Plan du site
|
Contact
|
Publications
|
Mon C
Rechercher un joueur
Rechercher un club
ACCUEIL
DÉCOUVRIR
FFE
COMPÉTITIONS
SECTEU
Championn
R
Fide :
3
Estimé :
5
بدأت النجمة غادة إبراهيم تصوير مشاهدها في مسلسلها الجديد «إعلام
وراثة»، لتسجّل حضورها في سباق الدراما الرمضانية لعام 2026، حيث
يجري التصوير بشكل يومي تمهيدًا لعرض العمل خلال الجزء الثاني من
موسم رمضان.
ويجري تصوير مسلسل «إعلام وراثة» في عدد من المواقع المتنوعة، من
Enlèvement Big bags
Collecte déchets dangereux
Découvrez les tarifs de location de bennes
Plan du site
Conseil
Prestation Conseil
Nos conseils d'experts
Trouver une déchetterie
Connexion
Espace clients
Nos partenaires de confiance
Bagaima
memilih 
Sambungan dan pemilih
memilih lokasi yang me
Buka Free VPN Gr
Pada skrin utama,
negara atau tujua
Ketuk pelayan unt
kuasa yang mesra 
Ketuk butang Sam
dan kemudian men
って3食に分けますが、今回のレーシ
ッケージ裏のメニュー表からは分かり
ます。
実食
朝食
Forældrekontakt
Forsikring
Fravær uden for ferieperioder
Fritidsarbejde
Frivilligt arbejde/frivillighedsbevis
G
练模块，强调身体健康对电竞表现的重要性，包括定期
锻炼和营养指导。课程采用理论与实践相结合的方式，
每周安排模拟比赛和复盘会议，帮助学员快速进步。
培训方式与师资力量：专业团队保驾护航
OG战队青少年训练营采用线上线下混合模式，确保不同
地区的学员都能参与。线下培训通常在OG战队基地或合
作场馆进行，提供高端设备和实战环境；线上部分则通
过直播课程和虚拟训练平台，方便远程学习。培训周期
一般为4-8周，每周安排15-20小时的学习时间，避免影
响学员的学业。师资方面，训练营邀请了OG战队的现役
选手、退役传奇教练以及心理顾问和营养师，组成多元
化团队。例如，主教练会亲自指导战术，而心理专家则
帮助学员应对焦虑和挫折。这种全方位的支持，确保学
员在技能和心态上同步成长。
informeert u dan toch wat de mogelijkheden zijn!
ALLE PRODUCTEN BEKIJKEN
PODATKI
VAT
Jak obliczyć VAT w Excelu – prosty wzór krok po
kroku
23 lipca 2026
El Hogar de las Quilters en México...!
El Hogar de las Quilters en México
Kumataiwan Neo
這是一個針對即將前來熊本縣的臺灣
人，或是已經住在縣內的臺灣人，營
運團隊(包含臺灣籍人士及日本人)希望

(TASK TO COMPLETE): Each line of the data is to be transcribed exactly.

(PROBLEM SOLUTION):
Plan du site
|
Contact
|
Publications
|
Mon C
Rechercher un joueur
Rechercher un club
ACCUEIL
DÉCOUVRIR
FFE
COMPÉTITIONS
SECTEU
Championn
R
Fide :
3
Estimé :
5
بدأت النجمة غادة إبراهيم تصوير مشاهدها في مسلسلها الجديد «إعلام
وراثة»، لتسجّل حضورها في سباق الدراما الرمضانية لعام 2026، حيث
يجري التصوير بشكل يومي تمهيدًا لعرض العمل خلال الجزء الثاني من
موسم رمضان.
ويجري تصوير مسلسل «إعلام وراثة» في عدد من المواقع المتنوعة، من
Enlèvement Big bags
Collecte déchets dangereux
Découvrez les tarifs de location de bennes
Plan du site
Conseil
Prestation Conseil
Nos conseils d'experts
Trouver une déchetterie
Connexion
Espace clients
Nos partenaires de confiance
Bagaima
memilih 
Sambungan dan pemilih
memilih lokasi yang me
Buka Free VPN Gr
Pada skrin utama,
negara atau tujua
Ketuk pelayan unt
kuasa yang mesra 
Ketuk butang Sam
dan kemudian men
って3食に分けますが、今回のレーシ
ッケージ裏のメニュー表からは分かり
ます。
実食
朝食
Forældrekontakt
Forsikring
Fravær uden for ferieperioder
Fritidsarbejde
Frivilligt arbejde/frivillighedsbevis
G
练模块，强调身体健康对电竞表现的重要性，包括定期
锻炼和营养指导。课程采用理论与实践相结合的方式，
每周安排模拟比赛和复盘会议，帮助学员快速进步。
培训方式与师资力量：专业团队保驾护航
OG战队青少年训练营采用线上线下混合模式，确保不同
地区的学员都能参与。线下培训通常在OG战队基地或合
作场馆进行，提供高端设备和实战环境；线上部分则通
过直播课程和虚拟训练平台，方便远程学习。培训周期
一般为4-8周，每周安排15-20小时的学习时间，避免影
响学员的学业。师资方面，训练营邀请了OG战队的现役
选手、退役传奇教练以及心理顾问和营养师，组成多元
化团队。例如，主教练会亲自指导战术，而心理专家则
帮助学员应对焦虑和挫折。这种全方位的支持，确保学
员在技能和心态上同步成长。
informeert u dan toch wat de mogelijkheden zijn!
ALLE PRODUCTEN BEKIJKEN
PODATKI
VAT
Jak obliczyć VAT w Excelu – prosty wzór krok po
kroku
23 lipca 2026
El Hogar de las Quilters en México...!
El Hogar de las Quilters en México
Kumataiwan Neo
這是一個針對即將前來熊本縣的臺灣
人，或是已經住在縣內的臺灣人，營
運團隊(包含臺灣籍人士及日本人)希望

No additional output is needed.